What you are asked to do
Exclude the pictures and transcribe the rest of the data below exactly.
*** Supplied information ***
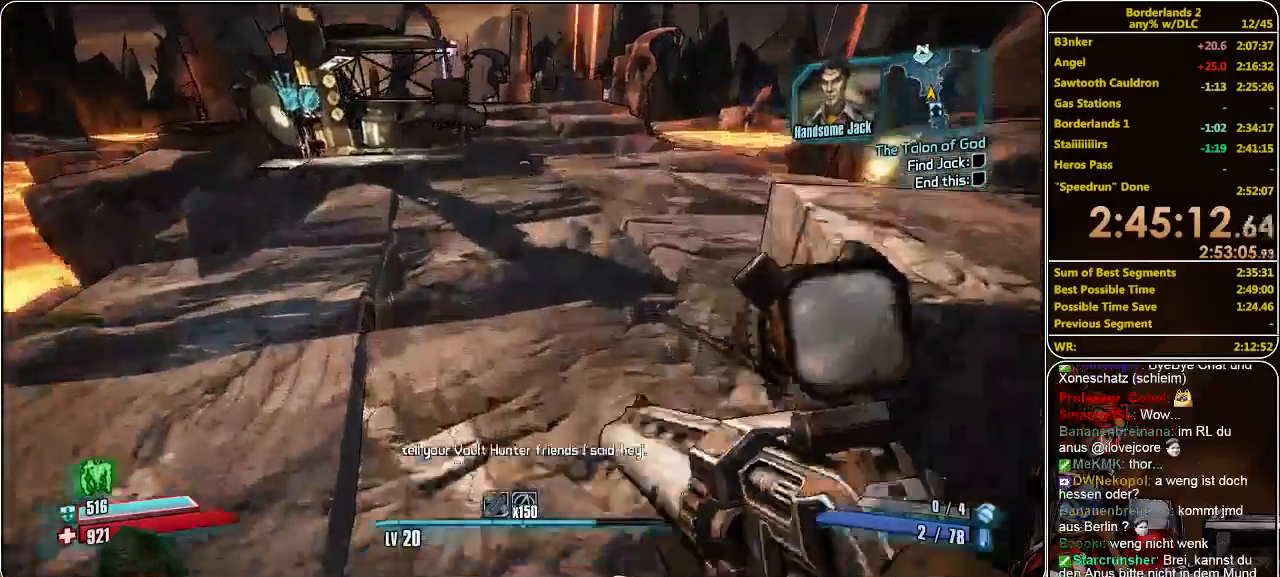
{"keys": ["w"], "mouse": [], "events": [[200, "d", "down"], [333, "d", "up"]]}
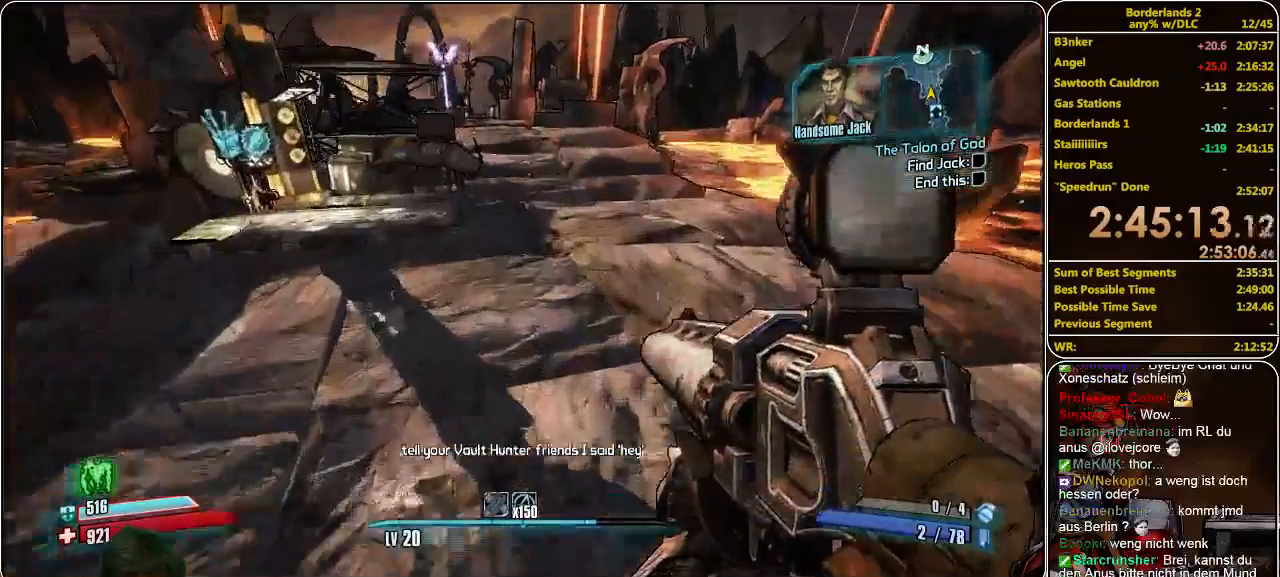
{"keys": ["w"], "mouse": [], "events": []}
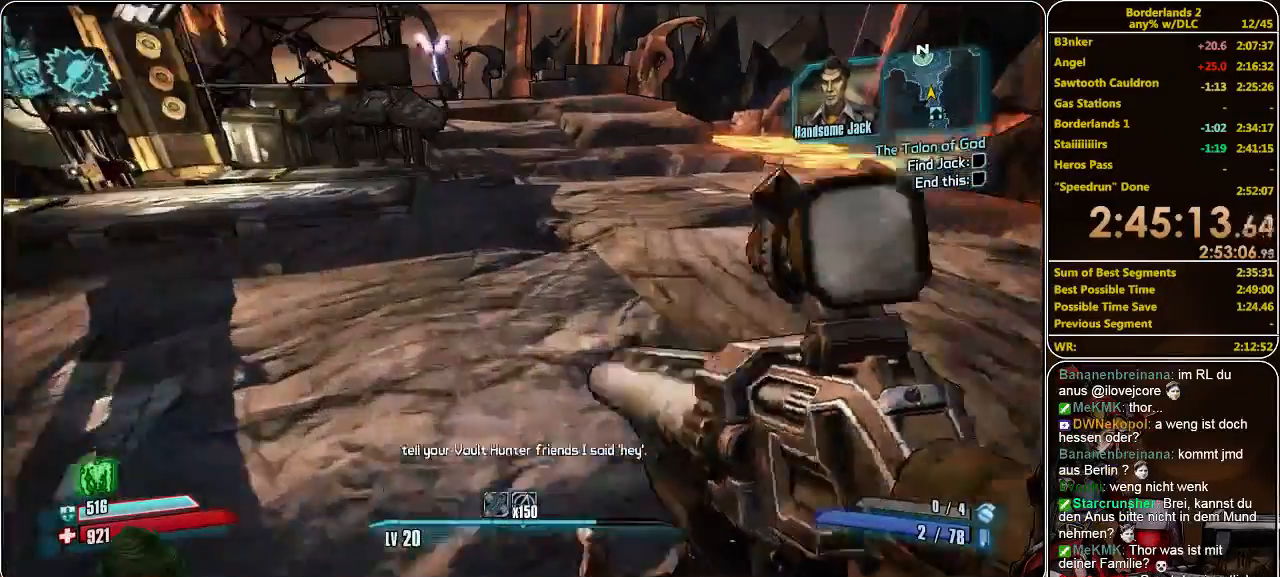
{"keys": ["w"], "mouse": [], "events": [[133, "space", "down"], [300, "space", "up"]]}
*** End of Supplied information ***
The answer
{"keys": ["w"], "mouse": [], "events": [[200, "d", "down"], [333, "d", "up"]]}
{"keys": ["w"], "mouse": [], "events": []}
{"keys": ["w"], "mouse": [], "events": [[133, "space", "down"], [300, "space", "up"]]}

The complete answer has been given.